In 2007, two young researchers from Massachusetts Institute of Technology, Boston, Sorin Grama and Sam White, spent two weeks in Tamil Nadu to study operations of ice-cream and milk producer, Hatsun Agro. The company needed power to chill milk and faced a problem. The grid power was erratic, the stand-by diesel power was costly. Taking the problem as their project, Sorin and Sam came up with an idea, which was novel at that time: solar.
They put it up to R G Chandramogan, the founder of Hatsun and the company’s Chairman and Managing Director, who wrote out a cheque for $5,000 for them to develop a solar-powered milk chilling system. The young men developed a technically sound solution, but it was not economically viable. “We wrote-off the $5,000 without regret,” recalls Chandramogan.
But, as it turned out, the money didn’t go waste.
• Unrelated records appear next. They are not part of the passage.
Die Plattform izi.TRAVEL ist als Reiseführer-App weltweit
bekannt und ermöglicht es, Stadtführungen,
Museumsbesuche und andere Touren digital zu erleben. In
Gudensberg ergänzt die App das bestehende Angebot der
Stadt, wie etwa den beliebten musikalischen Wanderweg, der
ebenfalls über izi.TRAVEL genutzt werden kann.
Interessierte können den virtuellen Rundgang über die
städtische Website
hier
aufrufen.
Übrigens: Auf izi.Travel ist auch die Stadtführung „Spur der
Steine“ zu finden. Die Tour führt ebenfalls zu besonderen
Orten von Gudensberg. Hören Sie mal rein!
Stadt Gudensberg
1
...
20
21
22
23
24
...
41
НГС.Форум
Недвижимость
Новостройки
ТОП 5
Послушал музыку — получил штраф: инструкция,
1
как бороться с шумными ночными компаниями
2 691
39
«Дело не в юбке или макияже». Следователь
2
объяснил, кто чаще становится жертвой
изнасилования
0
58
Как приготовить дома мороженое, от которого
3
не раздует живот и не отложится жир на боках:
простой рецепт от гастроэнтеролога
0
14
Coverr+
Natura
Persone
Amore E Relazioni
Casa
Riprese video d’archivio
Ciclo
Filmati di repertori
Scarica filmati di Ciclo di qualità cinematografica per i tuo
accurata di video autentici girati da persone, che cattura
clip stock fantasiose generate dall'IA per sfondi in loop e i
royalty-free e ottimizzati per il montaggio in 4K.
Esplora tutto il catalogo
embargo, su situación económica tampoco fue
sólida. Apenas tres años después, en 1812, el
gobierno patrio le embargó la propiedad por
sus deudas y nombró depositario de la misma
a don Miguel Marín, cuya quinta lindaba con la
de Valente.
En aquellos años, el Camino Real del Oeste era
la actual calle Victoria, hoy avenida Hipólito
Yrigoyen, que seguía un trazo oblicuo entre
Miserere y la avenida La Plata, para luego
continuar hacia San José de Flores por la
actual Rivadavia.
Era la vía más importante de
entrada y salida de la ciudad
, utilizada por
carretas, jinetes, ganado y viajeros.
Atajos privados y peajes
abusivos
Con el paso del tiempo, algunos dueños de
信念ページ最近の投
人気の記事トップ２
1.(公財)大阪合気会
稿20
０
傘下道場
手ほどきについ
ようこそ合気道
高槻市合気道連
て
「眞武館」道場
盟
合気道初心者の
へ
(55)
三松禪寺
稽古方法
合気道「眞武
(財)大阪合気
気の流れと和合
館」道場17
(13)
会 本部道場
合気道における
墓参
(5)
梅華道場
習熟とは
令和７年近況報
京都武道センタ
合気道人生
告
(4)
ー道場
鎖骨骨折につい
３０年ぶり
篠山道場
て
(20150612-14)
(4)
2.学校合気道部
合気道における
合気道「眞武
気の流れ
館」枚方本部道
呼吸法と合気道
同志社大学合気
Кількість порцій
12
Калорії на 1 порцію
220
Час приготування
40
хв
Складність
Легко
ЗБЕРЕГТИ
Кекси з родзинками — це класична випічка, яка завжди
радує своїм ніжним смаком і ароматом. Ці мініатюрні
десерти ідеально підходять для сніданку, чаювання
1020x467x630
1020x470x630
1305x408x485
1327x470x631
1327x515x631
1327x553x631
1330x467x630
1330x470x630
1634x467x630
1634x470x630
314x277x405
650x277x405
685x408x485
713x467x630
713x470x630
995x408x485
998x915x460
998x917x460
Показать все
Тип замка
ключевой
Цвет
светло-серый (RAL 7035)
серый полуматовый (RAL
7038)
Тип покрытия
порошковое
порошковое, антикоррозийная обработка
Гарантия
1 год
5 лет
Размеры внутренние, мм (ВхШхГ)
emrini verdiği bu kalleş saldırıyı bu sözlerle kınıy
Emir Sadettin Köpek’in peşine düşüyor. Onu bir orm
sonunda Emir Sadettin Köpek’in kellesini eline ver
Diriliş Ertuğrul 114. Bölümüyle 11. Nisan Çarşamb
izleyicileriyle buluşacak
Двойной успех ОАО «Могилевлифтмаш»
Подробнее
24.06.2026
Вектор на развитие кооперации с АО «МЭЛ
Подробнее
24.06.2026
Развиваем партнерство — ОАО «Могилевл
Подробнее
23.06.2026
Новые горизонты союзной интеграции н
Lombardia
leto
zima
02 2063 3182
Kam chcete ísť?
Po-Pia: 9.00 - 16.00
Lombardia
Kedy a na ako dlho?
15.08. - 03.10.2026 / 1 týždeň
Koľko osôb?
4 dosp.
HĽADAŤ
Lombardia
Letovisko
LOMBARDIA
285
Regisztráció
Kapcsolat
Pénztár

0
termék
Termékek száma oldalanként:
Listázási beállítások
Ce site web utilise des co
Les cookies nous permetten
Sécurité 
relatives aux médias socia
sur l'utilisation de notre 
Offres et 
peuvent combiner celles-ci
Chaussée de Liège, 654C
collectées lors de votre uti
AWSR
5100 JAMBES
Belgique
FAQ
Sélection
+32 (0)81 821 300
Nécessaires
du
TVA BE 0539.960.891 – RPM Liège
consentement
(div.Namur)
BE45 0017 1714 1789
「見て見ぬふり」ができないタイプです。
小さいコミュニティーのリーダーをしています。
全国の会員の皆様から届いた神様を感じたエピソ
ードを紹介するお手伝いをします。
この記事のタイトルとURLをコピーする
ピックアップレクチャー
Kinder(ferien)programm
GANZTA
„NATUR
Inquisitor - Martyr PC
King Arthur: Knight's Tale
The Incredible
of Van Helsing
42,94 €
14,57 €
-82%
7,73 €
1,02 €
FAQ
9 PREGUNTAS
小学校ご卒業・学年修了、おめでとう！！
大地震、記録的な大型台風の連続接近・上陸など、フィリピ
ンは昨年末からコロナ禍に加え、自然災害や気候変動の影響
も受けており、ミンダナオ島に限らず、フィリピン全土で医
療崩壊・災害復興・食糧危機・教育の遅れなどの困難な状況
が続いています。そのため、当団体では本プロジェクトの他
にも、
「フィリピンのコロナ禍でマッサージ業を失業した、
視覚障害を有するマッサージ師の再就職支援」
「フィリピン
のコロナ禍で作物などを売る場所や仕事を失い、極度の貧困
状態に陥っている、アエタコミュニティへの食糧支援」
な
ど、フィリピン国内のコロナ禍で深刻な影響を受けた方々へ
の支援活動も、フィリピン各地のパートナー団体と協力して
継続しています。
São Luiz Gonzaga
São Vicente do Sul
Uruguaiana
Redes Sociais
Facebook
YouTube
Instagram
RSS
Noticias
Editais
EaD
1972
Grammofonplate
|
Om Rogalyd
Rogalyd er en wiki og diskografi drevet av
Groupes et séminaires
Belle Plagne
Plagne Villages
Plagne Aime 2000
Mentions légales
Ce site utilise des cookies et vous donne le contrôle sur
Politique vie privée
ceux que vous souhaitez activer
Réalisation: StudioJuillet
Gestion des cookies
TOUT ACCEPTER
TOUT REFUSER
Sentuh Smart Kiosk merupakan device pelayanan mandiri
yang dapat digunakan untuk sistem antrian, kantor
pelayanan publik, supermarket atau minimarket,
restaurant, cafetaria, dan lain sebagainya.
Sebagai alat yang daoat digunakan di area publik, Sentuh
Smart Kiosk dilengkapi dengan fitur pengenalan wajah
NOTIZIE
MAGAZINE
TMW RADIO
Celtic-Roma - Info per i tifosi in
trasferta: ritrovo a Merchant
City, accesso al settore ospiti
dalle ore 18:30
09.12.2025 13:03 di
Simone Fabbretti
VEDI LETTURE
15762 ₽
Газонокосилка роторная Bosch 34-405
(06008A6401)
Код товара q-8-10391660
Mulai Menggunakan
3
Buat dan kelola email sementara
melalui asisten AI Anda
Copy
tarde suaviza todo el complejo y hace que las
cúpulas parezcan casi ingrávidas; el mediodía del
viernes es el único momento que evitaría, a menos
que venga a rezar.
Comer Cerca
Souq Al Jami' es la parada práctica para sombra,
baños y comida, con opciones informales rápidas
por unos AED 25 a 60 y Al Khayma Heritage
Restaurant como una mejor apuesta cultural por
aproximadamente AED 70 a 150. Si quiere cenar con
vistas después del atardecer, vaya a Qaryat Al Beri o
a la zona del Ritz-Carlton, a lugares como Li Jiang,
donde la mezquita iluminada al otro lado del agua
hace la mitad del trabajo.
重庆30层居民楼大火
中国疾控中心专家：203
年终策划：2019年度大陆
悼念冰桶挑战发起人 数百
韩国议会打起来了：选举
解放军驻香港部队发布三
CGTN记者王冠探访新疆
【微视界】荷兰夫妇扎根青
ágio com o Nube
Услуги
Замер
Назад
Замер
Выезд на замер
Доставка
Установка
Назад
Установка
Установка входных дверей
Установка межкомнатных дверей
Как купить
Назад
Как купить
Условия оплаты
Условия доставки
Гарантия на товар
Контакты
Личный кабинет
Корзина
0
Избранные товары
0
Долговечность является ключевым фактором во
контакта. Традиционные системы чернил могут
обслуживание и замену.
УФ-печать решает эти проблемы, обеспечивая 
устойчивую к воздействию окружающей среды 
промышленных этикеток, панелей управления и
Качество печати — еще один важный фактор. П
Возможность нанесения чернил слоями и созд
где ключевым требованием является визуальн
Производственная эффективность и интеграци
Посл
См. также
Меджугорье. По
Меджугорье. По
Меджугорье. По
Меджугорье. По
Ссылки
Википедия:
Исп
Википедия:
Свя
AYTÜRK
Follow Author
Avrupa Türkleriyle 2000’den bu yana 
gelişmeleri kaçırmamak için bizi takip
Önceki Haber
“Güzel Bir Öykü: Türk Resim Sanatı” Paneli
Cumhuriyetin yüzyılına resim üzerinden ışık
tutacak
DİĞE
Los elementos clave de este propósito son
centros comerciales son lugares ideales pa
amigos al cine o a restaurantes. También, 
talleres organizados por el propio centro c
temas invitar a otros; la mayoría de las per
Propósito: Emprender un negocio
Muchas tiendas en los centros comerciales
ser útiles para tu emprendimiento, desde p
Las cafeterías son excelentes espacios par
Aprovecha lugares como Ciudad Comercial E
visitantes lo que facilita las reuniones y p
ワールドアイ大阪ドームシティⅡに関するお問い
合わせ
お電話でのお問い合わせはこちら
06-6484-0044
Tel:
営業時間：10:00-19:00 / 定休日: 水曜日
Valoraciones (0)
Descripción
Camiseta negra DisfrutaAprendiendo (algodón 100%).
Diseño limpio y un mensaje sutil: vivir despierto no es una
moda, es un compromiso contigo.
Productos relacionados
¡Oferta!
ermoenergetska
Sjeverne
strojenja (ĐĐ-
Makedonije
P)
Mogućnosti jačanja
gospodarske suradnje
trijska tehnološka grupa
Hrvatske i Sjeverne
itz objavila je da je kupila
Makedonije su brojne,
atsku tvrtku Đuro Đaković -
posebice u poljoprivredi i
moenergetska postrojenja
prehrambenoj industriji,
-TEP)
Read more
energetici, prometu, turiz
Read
Not willing to give up, Sorin and Sam developed a contrivance for chilling milk, which is today a big help for Hatsun apart from being good business to the company they set up, the Pune-based Promethean Power Systems.
The device is called ‘thermal batteries’, the heart of which is ‘phase changing materials’. The PCMs get super-cooled with electricity and releases the ‘cold’ for many hours after. (The simplest PCM is water — cool it to ice, and you can tap the cold for a long time.)
Promethean has sold around 600 thermal batteries to Hatsun over the last five years, ₹10 lakh apiece. While Hatsun was its first (and major) customer, it also counts among its customers, marquee names such as Amul, Mother Dairy and Heritage.
For the ₹4,200-crore Hatsun, whose business is growing 18 per cent annually, the thermal batteries are a boon. Some three lakh farmers bring their milk from 30 lakh animals to one of the 10,500-odd collection centres of the company, which is picked up by milk tankers and taken to a bulk chilling centre twice a day. With the thermal batteries, the company can chill milk right at the collection centre, which has two advantages.
First, the milk is cooled sooner, therefore the quality is better. Second, it eases the pressure on the farmers who don’t have to rush in their supplies in time to catch the tankers, which strengthens their relationship with the company. Hatsun intends to buy another 1,400-odd thermal batteries.
Going cleanThe diesel-replacing thermal batteries is but one example of how Hatsun Agro is going clean tech in its operations. From wind power, to rooftop solar plants, to micro rooftop solar plants to run milk testing machines, to solar-powered hot water plants to hi-tech ‘thermal stratification tank’, which is built for it by Bosch at its facilities at Kanchipuram, near Chennai, Hatsun Agro is going aggressively into green technology.
The capacity of 500-kilowatt rooftop solar plant at Hatsun’s huge, ₹80-crore cattle feed plant near the township of Palani, Tamil Nadu, is being doubled. Micro solar plants are being put up on the roofs of its 10,500 collection centres to power the milk testing machines, whose up-time is critical. These machines (take a minute to) analyse the quality of milk supplied and calculate the payment to the farmer. Hence, the farmer knows exactly how much he gets and why, and the money is credited to his bank account once in ten days.
At its Salem plant, solar collectors on the roof produce hot water for cleaning tanks. This collector system, supplied by a company called Sun Best, was installed a year back and would be fully paid-back in another year. Then, Hatsun would get free hot water for the next 20 years. A German company called Protarget has put up a solar parabolic mirror plant near Hatsun’s ice-cream factory near Salem, and sells steam to Hatsun.
J Prasanna Venkatesh, Associate Vice President – Marketing & Sales, says the company today meets 92 per cent of its electricity demand from renewable sources. This number would go up to 97 by March. However, if energy needs in all forms is considered, a third of the demand is met by renewable sources.
Chandramogan has his eyes set on a slot in “RE 100”, a global group of companies that get all their energy from renewable sources. His next plan is to go for lithium-ion batteries for diesel replacement. As the diesel gen sets are being put out of use, “we are the largest sellers of used diesel generator sets in the country,” observes Venkatesh.